*** Opening of COLLECTED MATERIAL ***

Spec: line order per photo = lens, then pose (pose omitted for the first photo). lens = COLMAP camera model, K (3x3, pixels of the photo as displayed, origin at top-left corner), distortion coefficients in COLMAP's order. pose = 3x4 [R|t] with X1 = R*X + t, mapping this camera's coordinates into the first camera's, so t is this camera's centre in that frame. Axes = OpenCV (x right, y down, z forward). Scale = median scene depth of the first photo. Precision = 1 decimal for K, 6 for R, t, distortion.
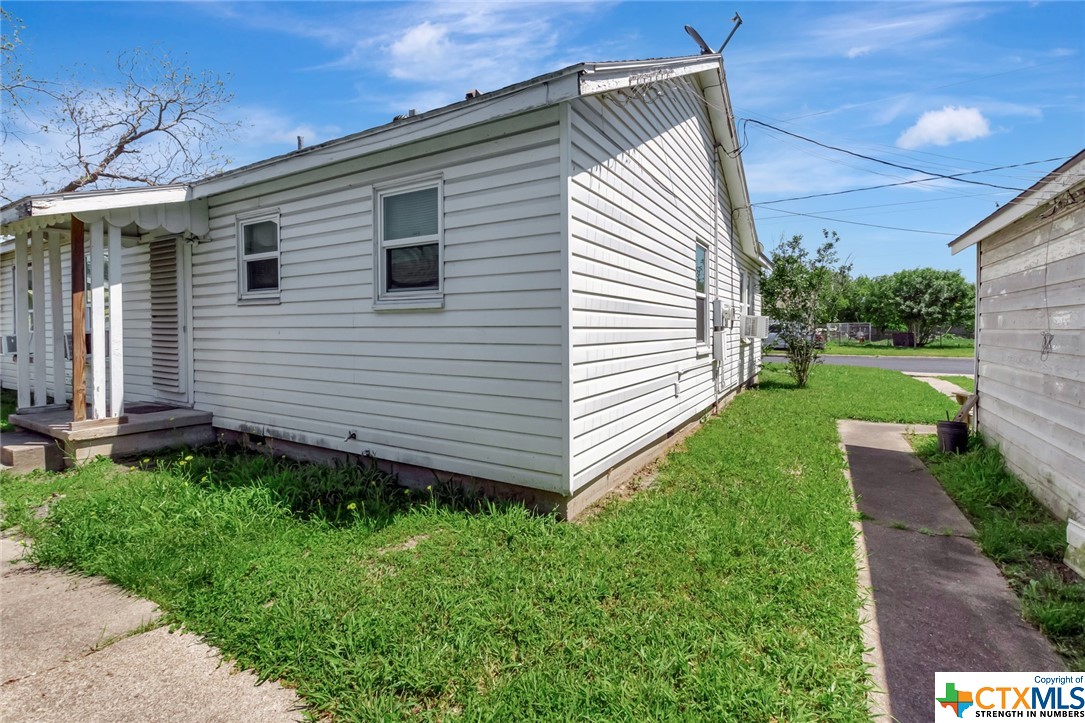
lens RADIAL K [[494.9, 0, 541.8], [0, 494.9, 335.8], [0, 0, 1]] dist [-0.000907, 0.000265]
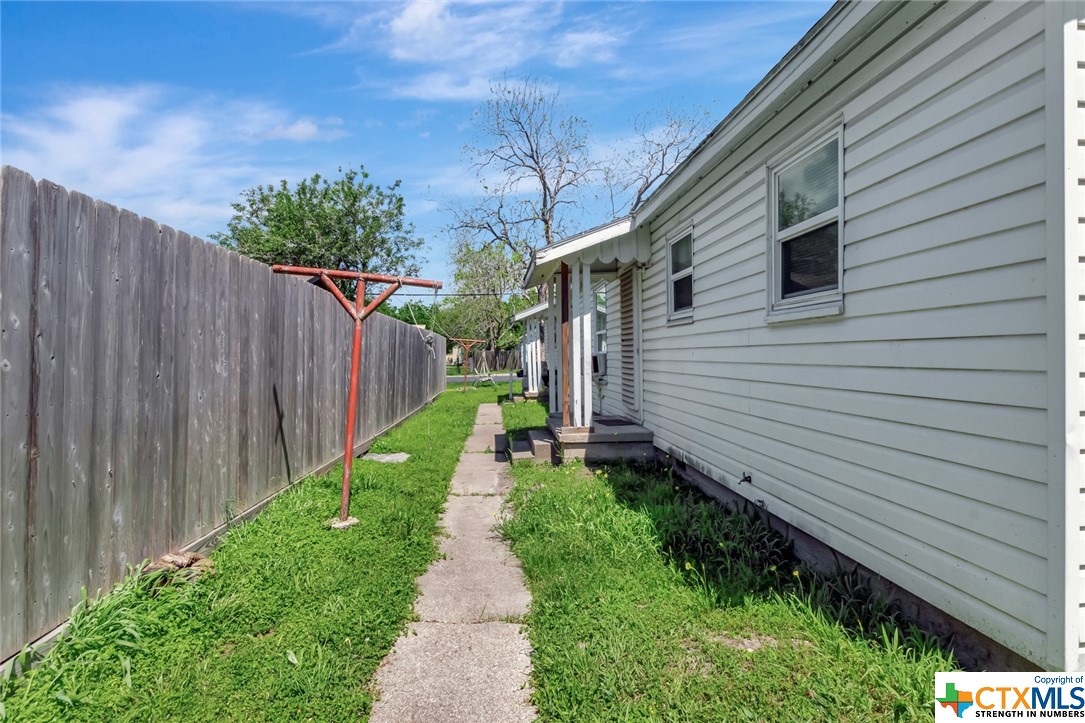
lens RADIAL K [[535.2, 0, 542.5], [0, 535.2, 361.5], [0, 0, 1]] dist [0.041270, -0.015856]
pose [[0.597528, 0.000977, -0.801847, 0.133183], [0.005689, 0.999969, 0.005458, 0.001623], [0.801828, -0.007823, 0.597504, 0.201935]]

*** Close of COLLECTED MATERIAL ***

-- ASSIGNMENT --
Exactly as written above, print every line of the data but not its pictures.

-- RESULT FOR THIS EXERCISE --
Spec: line order per photo = lens, then pose (pose omitted for the first photo). lens = COLMAP camera model, K (3x3, pixels of the photo as displayed, origin at top-left corner), distortion coefficients in COLMAP's order. pose = 3x4 [R|t] with X1 = R*X + t, mapping this camera's coordinates into the first camera's, so t is this camera's centre in that frame. Axes = OpenCV (x right, y down, z forward). Scale = median scene depth of the first photo. Precision = 1 decimal for K, 6 for R, t, distortion.
lens RADIAL K [[494.9, 0, 541.8], [0, 494.9, 335.8], [0, 0, 1]] dist [-0.000907, 0.000265]
lens RADIAL K [[535.2, 0, 542.5], [0, 535.2, 361.5], [0, 0, 1]] dist [0.041270, -0.015856]
pose [[0.597528, 0.000977, -0.801847, 0.133183], [0.005689, 0.999969, 0.005458, 0.001623], [0.801828, -0.007823, 0.597504, 0.201935]]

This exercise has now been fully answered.